**Required work:**
**1.** Quote the Konohana Kitan review word for word, between "How was the" and "charm to spare.", inclusive.
**2.** Write the next part of the Konohana Kitan review, starting right after its last sentence.

**Quoted passage:**
The Fall 2017 Anime Preview Guide Konohana Kitan
How would you rate episode 1 of
Konohana Kitan ?
What is this?
Yuzu, a young foxgirl, has always lived alone with Bikuni, but now Bikuni has brought her to work with other foxgirls at Konohanatei, a hot springs inn owned by one of Bikuni's long-time friend. As earnest but somewhat clumsy Yuzu learns the ins and outs of the inn, she also interacts with its five other employees, including the perhaps-too-serious-minded Satsuki and cute little Sakura. As they are making an impression on Yuzu, though, so is she making an impression on them. Konohana Kitan is based on a manga and streams on Crunchyroll, Wednesdays at 8:00 AM EST.
How was the first episode?
Konohana Kitan is the first premiere of the fall to almost put me to sleep, but weirdly enough, that might be a point in the show's favor. After following Made in Abyss all summer, a show like Konohana Kitan is just the kind of chilled out, feel good slice-of-life show I could get used to. This first episode is literally filled to the brim with cheerful fluff, and the scripting could use some tightening up, but it makes up for a lack of direction with atmosphere and charm to spare.
I'll be up front with you here: I'm already on board for a show detailing the ins and outs of running a traditional onsen, but filling the cast with cute foxgirls sweetens the deal considerably. I could do without the episode's obtrusive fanservice, but otherwise Konohana Kitan fits within My Aesthetic™ nicely, especially when pairing the ditzy Yuzu with the straight-laced Satsuki. The near constant flush of Yuzu's cheeks and Satsuki's tsundere attitude seem to suggest some romantic subtext (or hopefully just plain text), but even if the series sticks with a more platonic direction, the two make for an entertaining and likable pair. Honestly, after getting Yuzu's introduction to Konohanatei out of the way, the story felt sluggish whenever Yuzu and Satsuki weren't onscreen together. The last third of the episode that dealt with Sakura was perhaps the only part of this premiere I didn't enjoy, simply because I didn't feel her chemistry with Yuzu in quite the same way.

**Information provided:**
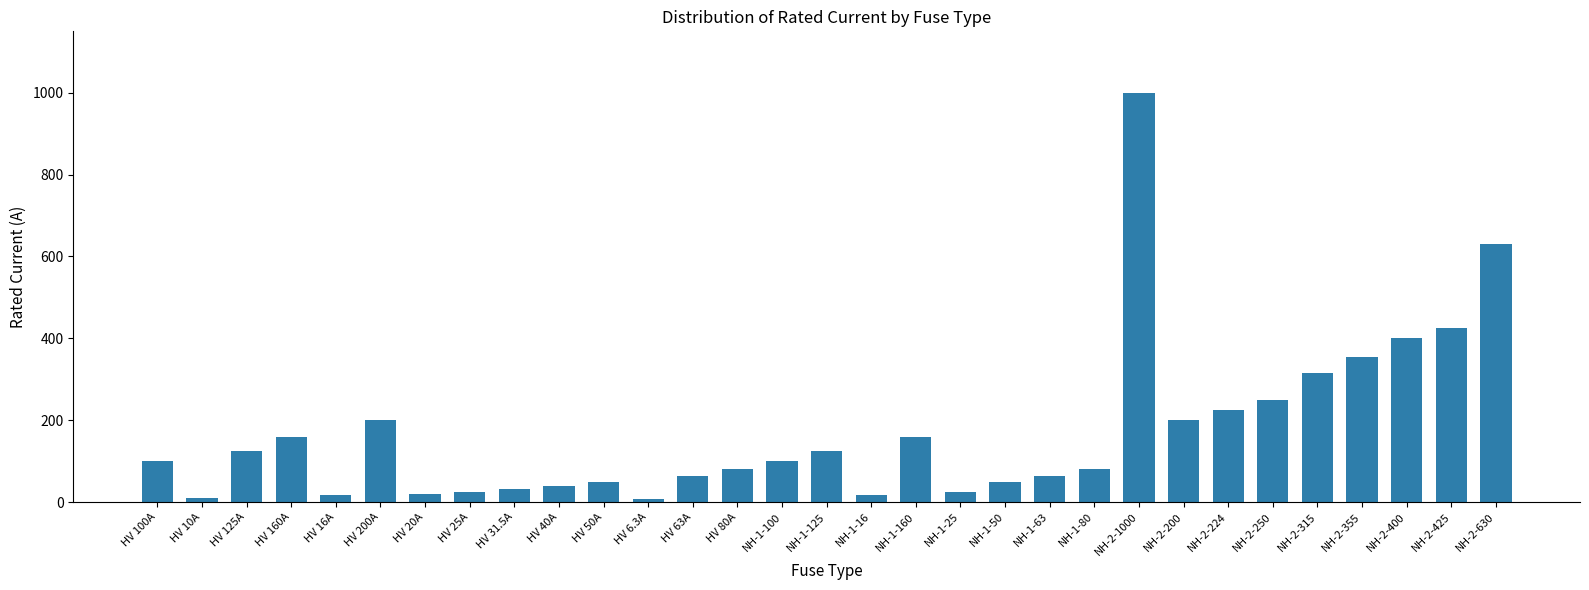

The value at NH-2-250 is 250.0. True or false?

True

* * *

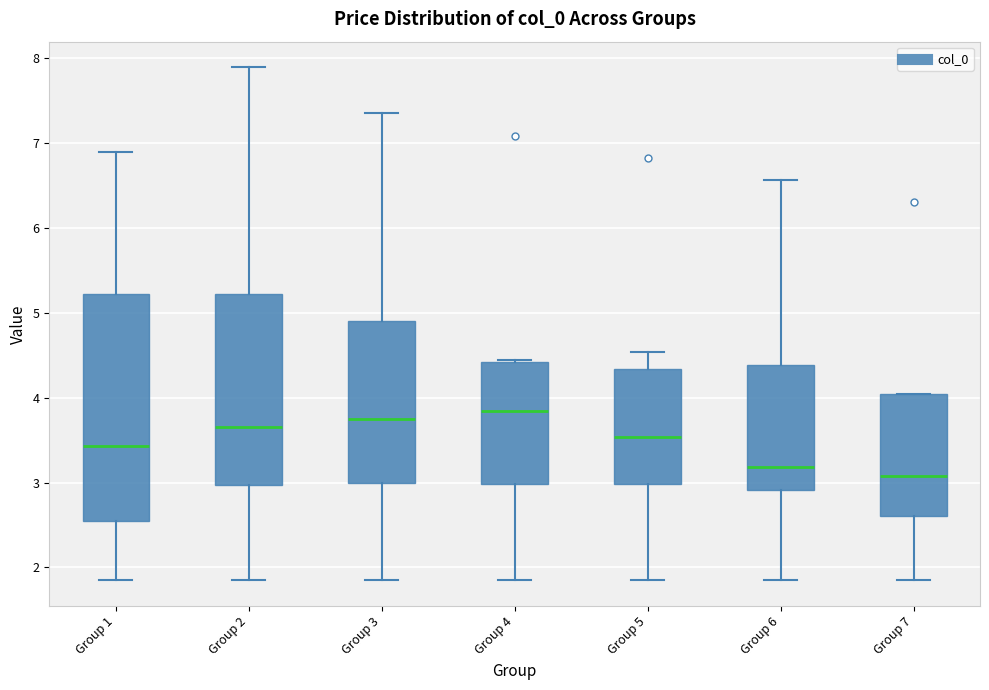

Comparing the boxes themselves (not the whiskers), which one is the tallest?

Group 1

**Answers to the exercises:**
**1.**
How was the first episode?
Konohana Kitan is the first premiere of the fall to almost put me to sleep, but weirdly enough, that might be a point in the show's favor. After following Made in Abyss all summer, a show like Konohana Kitan is just the kind of chilled out, feel good slice-of-life show I could get used to. This first episode is literally filled to the brim with cheerful fluff, and the scripting could use some tightening up, but it makes up for a lack of direction with atmosphere and charm to spare.

**2.**
I won't pretend that Konohana Kitan is a masterpiece or even anything but a simple slice-of-life show. The humor is more gently amusing than laugh-out-loud funny, and there doesn't seem to be much going on plot-wise, which is the one thing that might keep this series from being a must watch for me, at least for the entire season. As a fun diversion to check in on now and again though, it seems like it'll do just fine. Like a trip to the hot springs in the fall, sometimes you just need to turn off your brain and relax once in a while.
SimulDub Preview: With Konohana Kitan being so rooted in the traditional archetypes of a gentle slice-of-life show, it makes sense that Funimation's English dub would go in the same direction. Lindsay Seidel and Dawn M. Bennett take the reins as Yuzu and Satsuki respectively, and the rest of the cast falls into their roles pretty much exactly as you would expect. Bennett is especially good, doing a great job capturing Satsuki's tsundere qualities without losing the warmth that eventually comes out after being exposed to Yuzu's shenanigans. The only thing to really note about the dub is the looseness of some translations, which capture the spirit of the dialogue well enough but sometimes feel needlessly overstuffed. For instance, a line in the original Japanese is translated as “This is a special privilege”, but in the dub becomes “This is a rare privilege that we're lucky to have”. Another line in the original Japanese has Satsuki thinking to herself “He thinks I'm a kid”, whereas the English has her thinking “Does he think we're that naïve?” The changes aren't egregious, but they do carry subtle shifts in connotation that purists may take issue with and occasionally result in awkward English dialogue. Those wanting to enjoy Konohana Kitan in English will absolutely have a good time, but the Japanese version of the show will likely remain the best way to enjoy the series overall.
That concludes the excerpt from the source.